About TTYs...

Some History

TTY, teletypewriter or teleprinter was an interface to communicate with a computer, where it was literally a typewriter with some signal sent in/out to it.

Siemens t37h Image source Wikipedia

Oh, and for anyone who have been to my blog before, I have written this whole blog post to flex the new image embedding 🤘


So this typewriter looking device was actually a computer terminal, where the key strokes are sent using the keyboard, and the output will be printed on a piece of paper, this was originally made in the late 1830s for sending telegraphs, and it was slapped on a computer nearly 1930s (dates might be incorrect, don’t judge me), in which the characters were displayed using an early version of the ASCII encoding called Baudot which was 5 bits in length, so it didn’t have much characters choices, that it didn’t even have lower-case Latin letters.

Some time after that the paper was replaced by a display with the same logging style, i.e. the characters are written on the lowest row and scrolled up on each new line.

ADM-3A Image source Wikipedia

These display terminals are called Dumb Terminals since they are just input and output devices, where the computations are done on a separate computer, fun fact these computers used to have multi-users support like how we can have multiple /dev/ttys on a Unix-like machine, but more on that later.


TTY now days

Phones

It’s somehow related here, that’s why it’s here, anyways, TTY on phones is used by people with speech and hearing impairments, where a person can type a message and it is turned into speech, or the other way around, this helps these people a lot by making communication easier for them.


Computers

Each shell you open on your Unix-like machine corresponds to a TTY, that interacts with the system, to see all of your running TTYs run

ls /dev | grep tty

Where this will list all the TTYs opened and used by applications, note that every terminal you open creates a new TTY for you, you can check what TTY you’re currently using by running

tty

It’ll output something like this /dev/pts/4 where pts means pseudo terminal, since it has a couple of layers before reaching the operating system.

And every operating system these days includes a terminal (terminal emulator formally) in which you could interact with the OS’s shell, but since we Linux users use it so much (because we can not because we’re forced to), it’s been called terminal for short.

Typically, a Unix-like system will greet you with a TTY screen where you can use the computer like that or start a window manager or desktop environment.

Gentoo TTY Some OSes like Gentoo, Arch, Void, and FreeBSD, don’t include a GUI installer where you have to do the installation process from the TTY, and some users (like myself) don’t use a display manager to start the window manager (oh it’s so bloated OMG), so we use the console TTY more often than the average display manager enjoyer.

And since you opened this blog you probably want to customize that TTY screen, don’t you?

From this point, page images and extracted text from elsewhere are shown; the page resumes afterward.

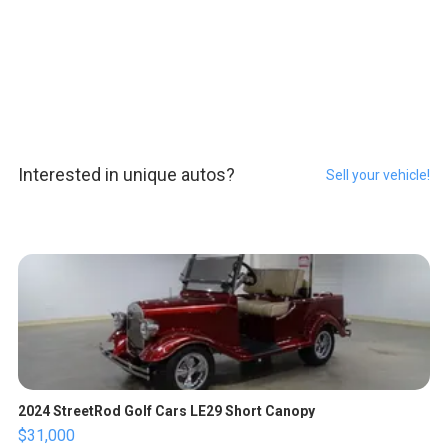
Interested in unique autos?
Sell your vehicle!
2024 StreetRod Golf Cars LE29 Short Canopy
$31,000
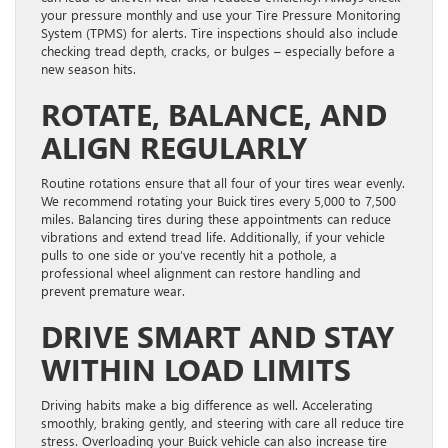
your pressure monthly and use your Tire Pressure Monitoring
System (TPMS) for alerts. Tire inspections should also include
checking tread depth, cracks, or bulges – especially before a
new season hits.
ROTATE, BALANCE, AND
ALIGN REGULARLY
Routine rotations ensure that all four of your tires wear evenly.
We recommend rotating your Buick tires every 5,000 to 7,500
miles. Balancing tires during these appointments can reduce
vibrations and extend tread life. Additionally, if your vehicle
pulls to one side or you’ve recently hit a pothole, a
professional wheel alignment can restore handling and
prevent premature wear.
DRIVE SMART AND STAY
WITHIN LOAD LIMITS
Driving habits make a big difference as well. Accelerating
smoothly, braking gently, and steering with care all reduce tire
stress. Overloading your Buick vehicle can also increase tire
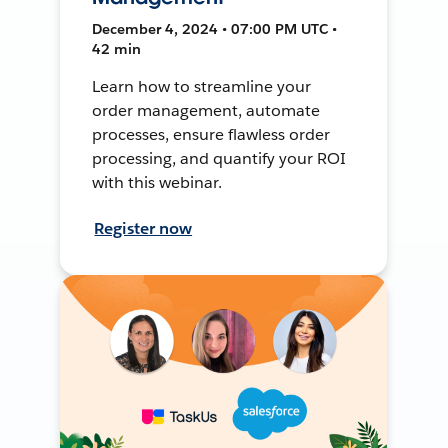
December 4, 2024 • 07:00 PM UTC •
42 min
Learn how to streamline your
order management, automate
processes, ensure flawless order
processing, and quantify your ROI
with this webinar.
Register now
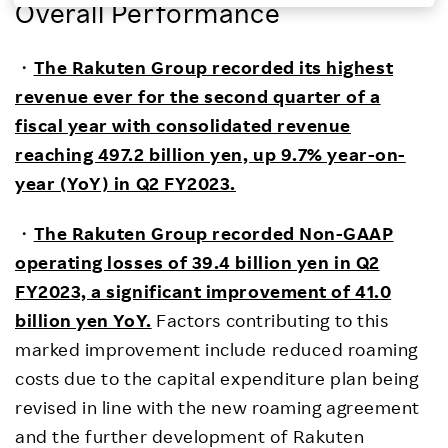
Overall Performance
Investors
・
The Rakuten Group recorded its highest
Sustainability
revenue ever for the second quarter of a
fiscal year with consolidated revenue
Careers
reaching 497.2 billion yen, up 9.7% year-on-
year (YoY) in Q2 FY2023.
・
The Rakuten Group recorded Non-GAAP
operating losses of 39.4 billion yen in Q2
FY2023, a significant improvement of 41.0
billion yen YoY.
Factors contributing to this
marked improvement include reduced roaming
costs due to the capital expenditure plan being
revised in line with the new roaming agreement
and the further development of Rakuten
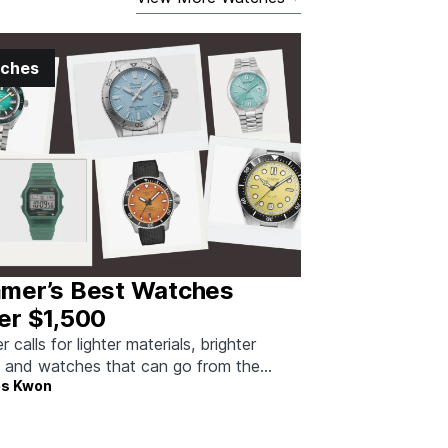
ches
mer’s Best Watches
er $1,500
calls for lighter materials, brighter
, and watches that can go from the
s Kwon
to dinner without missing a beat.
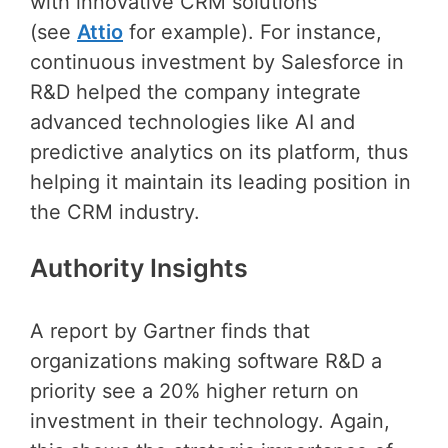
with innovative CRM solutions
(see
Attio
for example). For instance,
continuous investment by Salesforce in
R&D helped the company integrate
advanced technologies like AI and
predictive analytics on its platform, thus
helping it maintain its leading position in
the CRM industry.
Authority Insights
A report by Gartner finds that
organizations making software R&D a
priority see a 20% higher return on
investment in their technology. Again,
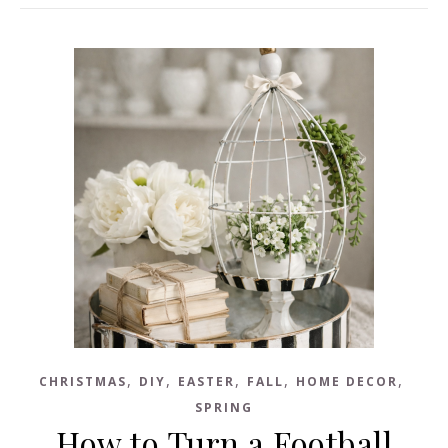
,
,
,
,
,
CHRISTMAS
DIY
EASTER
FALL
HOME DECOR
SPRING
How to Turn a Football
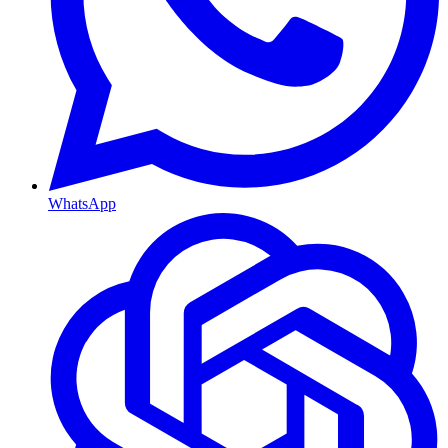
WhatsApp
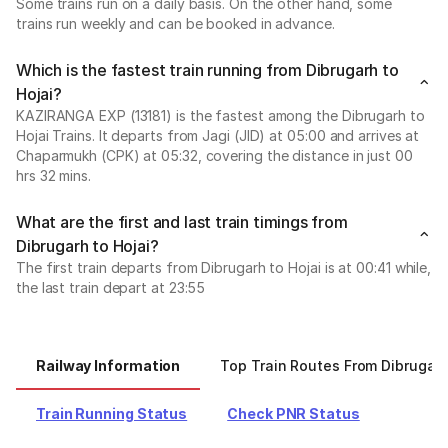
Some trains run on a daily basis. On the other hand, some
trains run weekly and can be booked in advance.
Which is the fastest train running from Dibrugarh to
Hojai?
KAZIRANGA EXP (13181) is the fastest among the Dibrugarh to
Hojai Trains. It departs from Jagi (JID) at 05:00 and arrives at
Chaparmukh (CPK) at 05:32, covering the distance in just 00
hrs 32 mins.
What are the first and last train timings from
Dibrugarh to Hojai?
The first train departs from Dibrugarh to Hojai is at 00:41 while,
the last train depart at 23:55
Railway Information
Top Train Routes From Dibrugar
Train Running Status
Check PNR Status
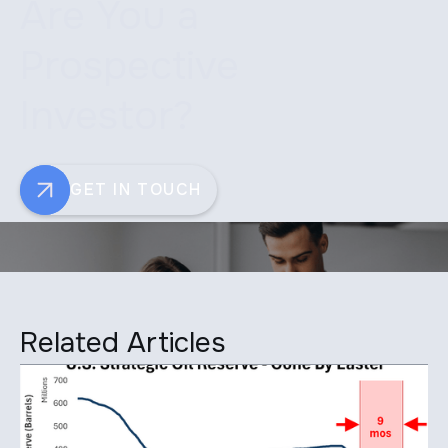
Are You a
Prospective
Investor?
GET IN TOUCH
Related Articles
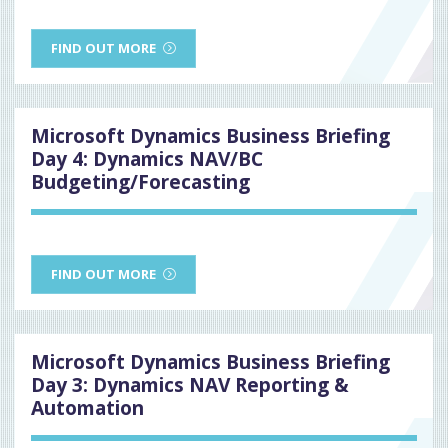
FIND OUT MORE
Microsoft Dynamics Business Briefing
Day 4: Dynamics NAV/BC
Budgeting/Forecasting
FIND OUT MORE
Microsoft Dynamics Business Briefing
Day 3: Dynamics NAV Reporting &
Automation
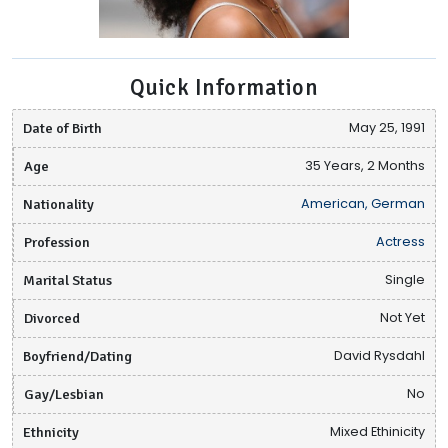
Quick Information
Date of Birth
May 25, 1991
Age
35 Years, 2 Months
Nationality
American, German
Profession
Actress
Marital Status
Single
Divorced
Not Yet
Boyfriend/Dating
David Rysdahl
Gay/Lesbian
No
Ethnicity
Mixed Ethinicity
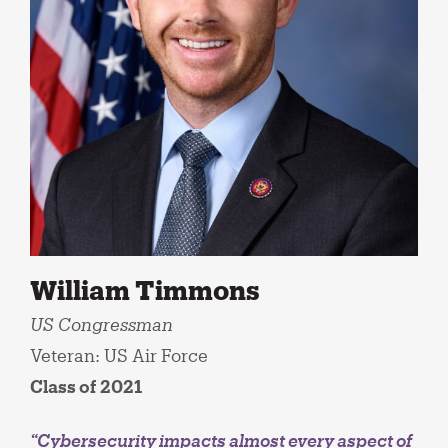
William Timmons
US Congressman
Veteran: US Air Force
Class of 2021
“Cybersecurity impacts almost every aspect of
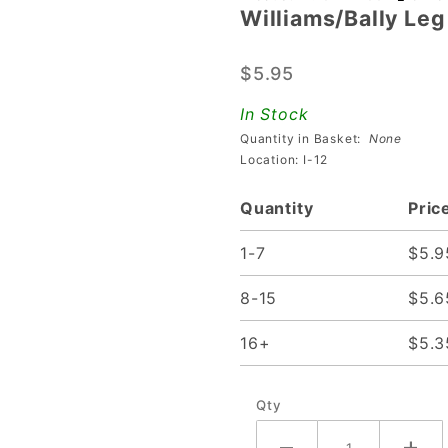
Williams/Bally Leg
Williams/Bally
Leg Bracket -
$5.95
Reinforced
In Stock
Quantity in Basket:
None
Location: I-12
Quantity
Pric
1-7
$5.9
8-15
$5.6
16+
$5.3
Qty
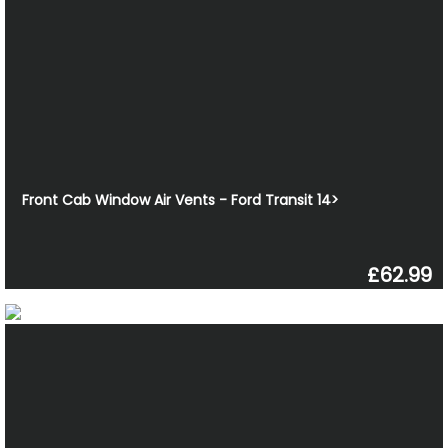
Front Cab Window Air Vents - Ford Transit 14>
£62.99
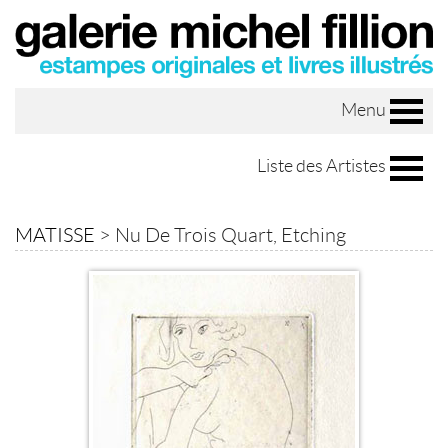
Menu
Liste des Artistes
MATISSE
>
Nu De Trois Quart, Etching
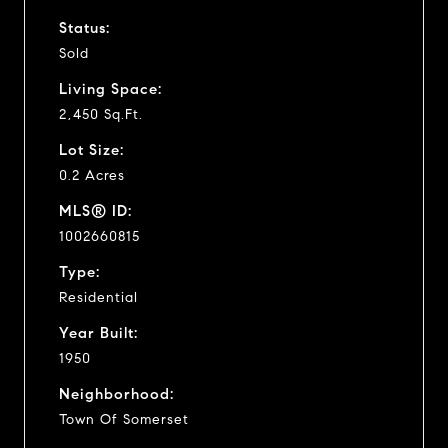
Status:
Sold
Living Space:
2,450 Sq.Ft.
Lot Size:
0.2 Acres
MLS® ID:
1002660815
Type:
Residential
Year Built:
1950
Neighborhood:
Town Of Somerset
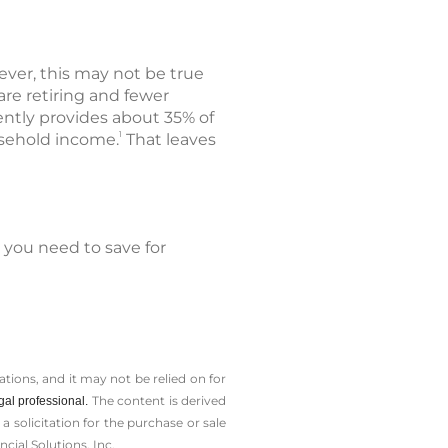
wever, this may not be true
are retiring and fewer
rently provides about 35% of
1
usehold income.
That leaves
 you need to save for
tions, and it may not be relied on for
The content is derived
gal professional.
solicitation for the ­purchase or sale
cial Solutions, Inc.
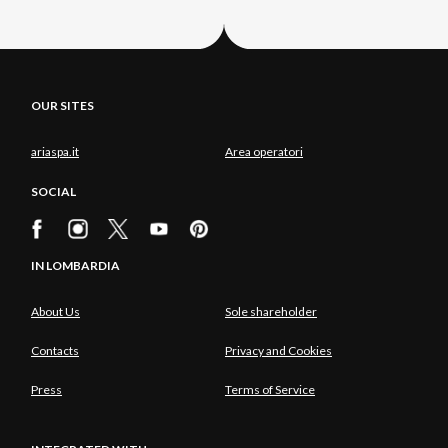
OUR SITES
ariaspa.it
Area operatori
SOCIAL
IN LOMBARDIA
About Us
Sole shareholder
Contacts
Privacy and Cookies
Press
Terms of Service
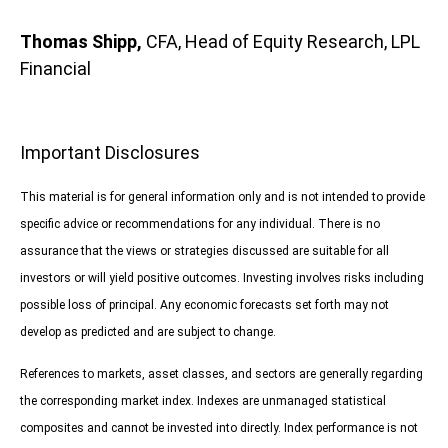
Thomas Shipp,
CFA, Head of Equity Research, LPL
Financial
Important Disclosures
This material is for general information only and is not intended to provide
specific advice or recommendations for any individual. There is no
assurance that the views or strategies discussed are suitable for all
investors or will yield positive outcomes. Investing involves risks including
possible loss of principal. Any economic forecasts set forth may not
develop as predicted and are subject to change.
References to markets, asset classes, and sectors are generally regarding
the corresponding market index. Indexes are unmanaged statistical
composites and cannot be invested into directly. Index performance is not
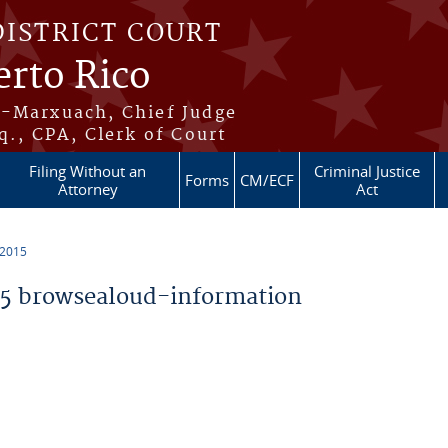
DISTRICT COURT
erto Rico
s-Marxuach, Chief Judge
q., CPA, Clerk of Court
Filing Without an
Criminal Justice
Forms
CM/ECF
Attorney
Act
 2015
5 browsealoud-information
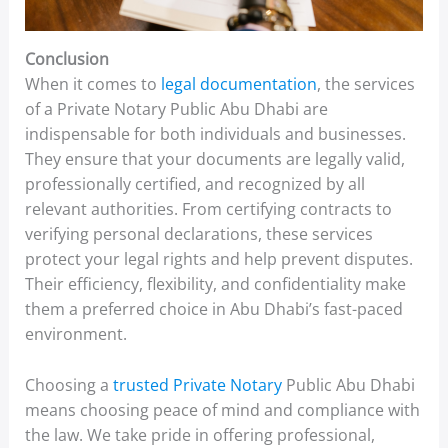
Conclusion
When it comes to
legal documentation
, the services
of a Private Notary Public Abu Dhabi are
indispensable for both individuals and businesses.
They ensure that your documents are legally valid,
professionally certified, and recognized by all
relevant authorities. From certifying contracts to
verifying personal declarations, these services
protect your legal rights and help prevent disputes.
Their efficiency, flexibility, and confidentiality make
them a preferred choice in Abu Dhabi’s fast-paced
environment.
Choosing a
trusted Private Notary
Public Abu Dhabi
means choosing peace of mind and compliance with
the law. We take pride in offering professional,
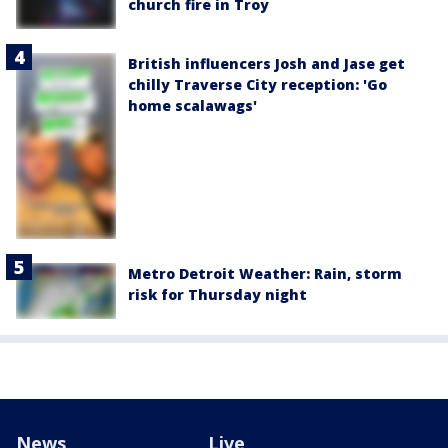
church fire in Troy
British influencers Josh and Jase get
chilly Traverse City reception: 'Go
home scalawags'
Metro Detroit Weather: Rain, storm
risk for Thursday night
News
Live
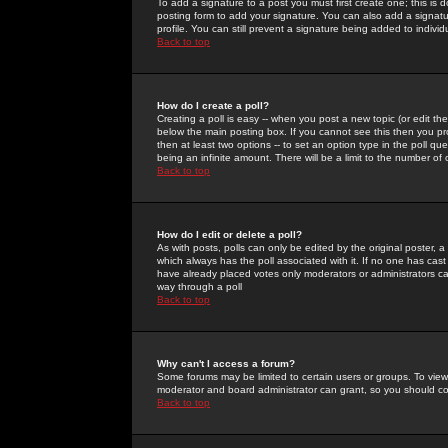
To add a signature to a post you must first create one; this is
posting form to add your signature. You can also add a signatur
profile. You can still prevent a signature being added to indiv
Back to top
How do I create a poll?
Creating a poll is easy -- when you post a new topic (or edit the
below the main posting box. If you cannot see this then you prob
then at least two options -- to set an option type in the poll qu
being an infinite amount. There will be a limit to the number of 
Back to top
How do I edit or delete a poll?
As with posts, polls can only be edited by the original poster, a m
which always has the poll associated with it. If no one has cast
have already placed votes only moderators or administrators can 
way through a poll
Back to top
Why can't I access a forum?
Some forums may be limited to certain users or groups. To view
moderator and board administrator can grant, so you should c
Back to top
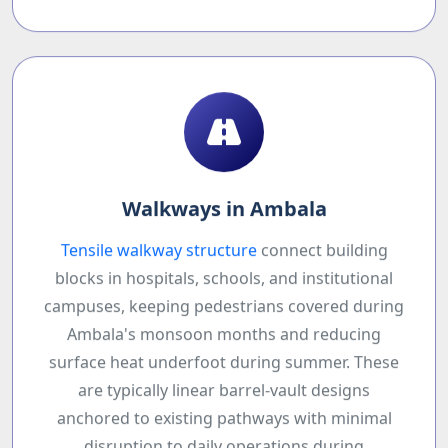
Walkways in Ambala
Tensile walkway structure
connect building
blocks in hospitals, schools, and institutional
campuses, keeping pedestrians covered during
Ambala's monsoon months and reducing
surface heat underfoot during summer. These
are typically linear barrel-vault designs
anchored to existing pathways with minimal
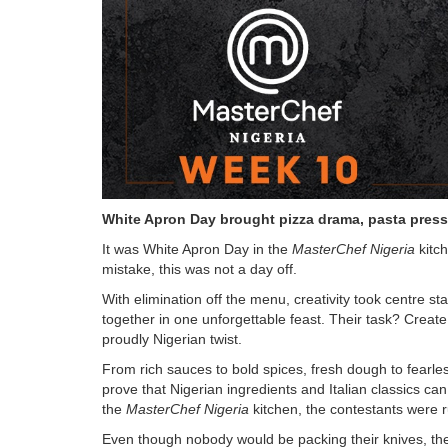
White Apron Day brought pizza drama, pasta press
It was White Apron Day in the
MasterChef Nigeria
kitc
mistake, this was not a day off.
With elimination off the menu, creativity took centre s
together in one unforgettable feast. Their task? Creat
proudly Nigerian twist.
From rich sauces to bold spices, fresh dough to fearl
prove that Nigerian ingredients and Italian classics c
the
MasterChef Nigeria
kitchen, the contestants were r
Even though nobody would be packing their knives, the 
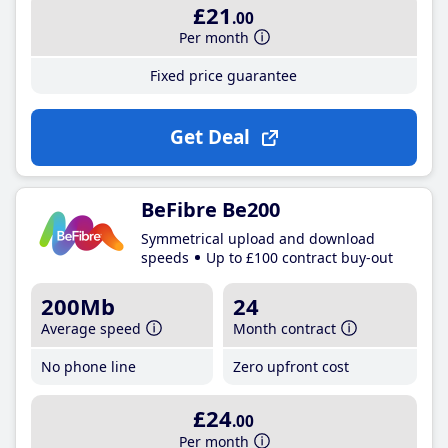
£21
.00
Per month
Fixed price guarantee
Get Deal
BeFibre Be200
Symmetrical upload and download
speeds
Up to £100 contract buy-out
200Mb
24
Average speed
Month contract
No phone line
Zero upfront cost
£24
.00
Per month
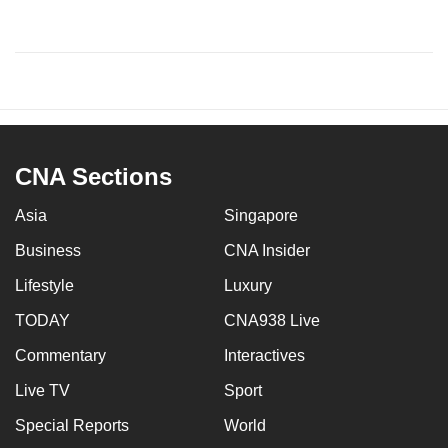
CNA Sections
Asia
Singapore
Business
CNA Insider
Lifestyle
Luxury
TODAY
CNA938 Live
Commentary
Interactives
Live TV
Sport
Special Reports
World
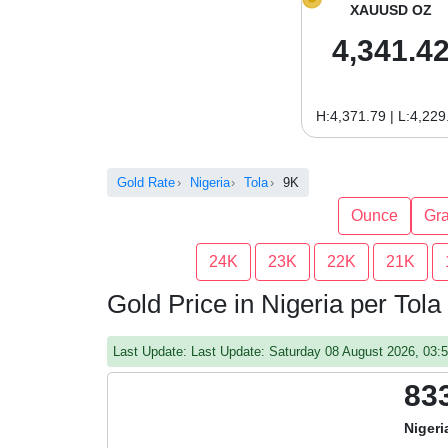
XAUUSD OZ
4,341.4
H:4,371.79 | L:4,229
Gold Rate
Nigeria
Tola
9K
Ounce
Gr
24K
23K
22K
21K
Gold Price in Nigeria per Tola
Last Update: Last Update: Saturday 08 August 2026, 03
83
Nigeri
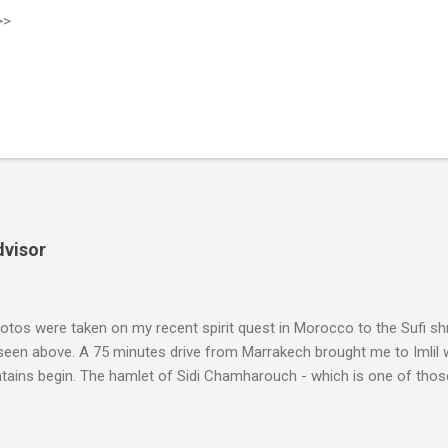
>>
dvisor
tos were taken on my recent spirit quest in Morocco to the Sufi sh
 seen above. A 75 minutes drive from Marrakech brought me to Imlil
tains begin. The hamlet of Sidi Chamharouch - which is one of thos
 blank in a Trip Advisor search - is at an altitude of 2350 metres and
ly dangerous two hour climb up a rocky path. Access is impossible f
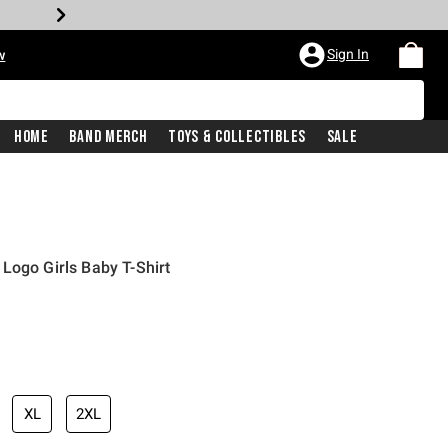
Sign In
w
Home
Band Merch
Toys & Collectibles
Sale
Logo Girls Baby T-Shirt
XL
2XL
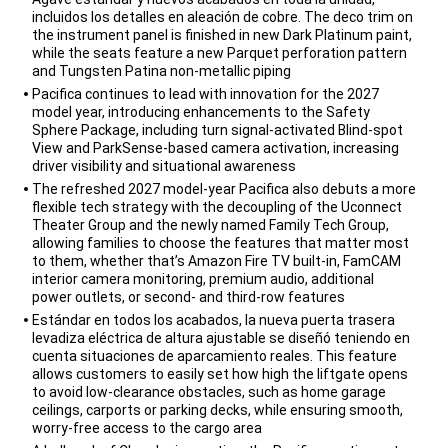
incluidos los detalles en aleación de cobre. The deco trim on
the instrument panel is finished in new Dark Platinum paint,
while the seats feature a new Parquet perforation pattern
and Tungsten Patina non-metallic piping
Pacifica continues to lead with innovation for the 2027
model year, introducing enhancements to the Safety
Sphere Package, including turn signal-activated Blind-spot
View and ParkSense-based camera activation, increasing
driver visibility and situational awareness
The refreshed 2027 model-year Pacifica also debuts a more
flexible tech strategy with the decoupling of the Uconnect
Theater Group and the newly named Family Tech Group,
allowing families to choose the features that matter most
to them, whether that’s Amazon Fire TV built-in, FamCAM
interior camera monitoring, premium audio, additional
power outlets, or second- and third-row features
Estándar en todos los acabados, la nueva puerta trasera
levadiza eléctrica de altura ajustable se diseñó teniendo en
cuenta situaciones de aparcamiento reales. This feature
allows customers to easily set how high the liftgate opens
to avoid low-clearance obstacles, such as home garage
ceilings, carports or parking decks, while ensuring smooth,
worry-free access to the cargo area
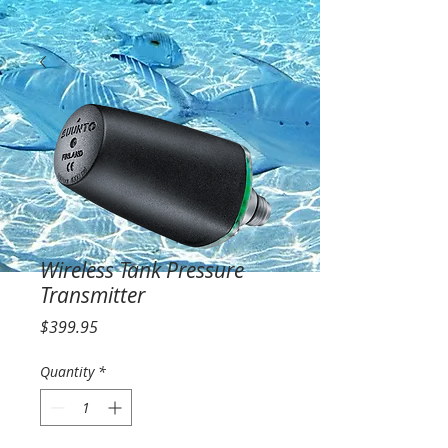
Wireless Tank Pressure
Transmitter
Price
$399.95
Quantity
*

Well hop on the next section.


Customizing TTY’s Greeting Message on Linux

When you turn on your computer a message like this will appear (I don’t use Debian on my computer, but my current TTY message is a bit inappropriate)

Debian GNU/Linux 11 meowrver tty1
meowrver login:

Here where you can log in to an existing user on the computer, but see the Debian… part, we’re gonna change it!

First off, this message is called issue more on that, where it displays a “greeting message” to the computer’s user, and since apparently you use it a lot, you might wanna personalize it, right?

There goes this table of escape sequences used by the issue file

Escape Sequence Meaning
\b Insert the baudrate of the current line.
\d Insert the current date.
\s Insert the system name, the name of the operating system.
\l Insert the name of the current TTY line.
\m Insert the architecture identifier of the machine, e.g. i486
\n Insert the node name of the machine, also known as the hostname.
\o Insert the domain name of the machine.
\r Insert the release number of the OS, e.g. 1.1.9.
\t Insert the current time.
\u Insert the number of current users logged in.
\U Insert the string “1 user” or “users” where is the number of current users logged in.
\v Insert the version of the OS, e.g. the build-date etc.

For example if we wanted the same issue as above that is Debian GNU/Linux 11 meowrver tty1, is actually Debian GNU/Linux 11 \n \l.

To make changes, open the file /etc/issue as root in your favorite editor and type whatever message you want with or without some escape sequences.

Thanks for sticking to the end, and have a nice day (or night IDK).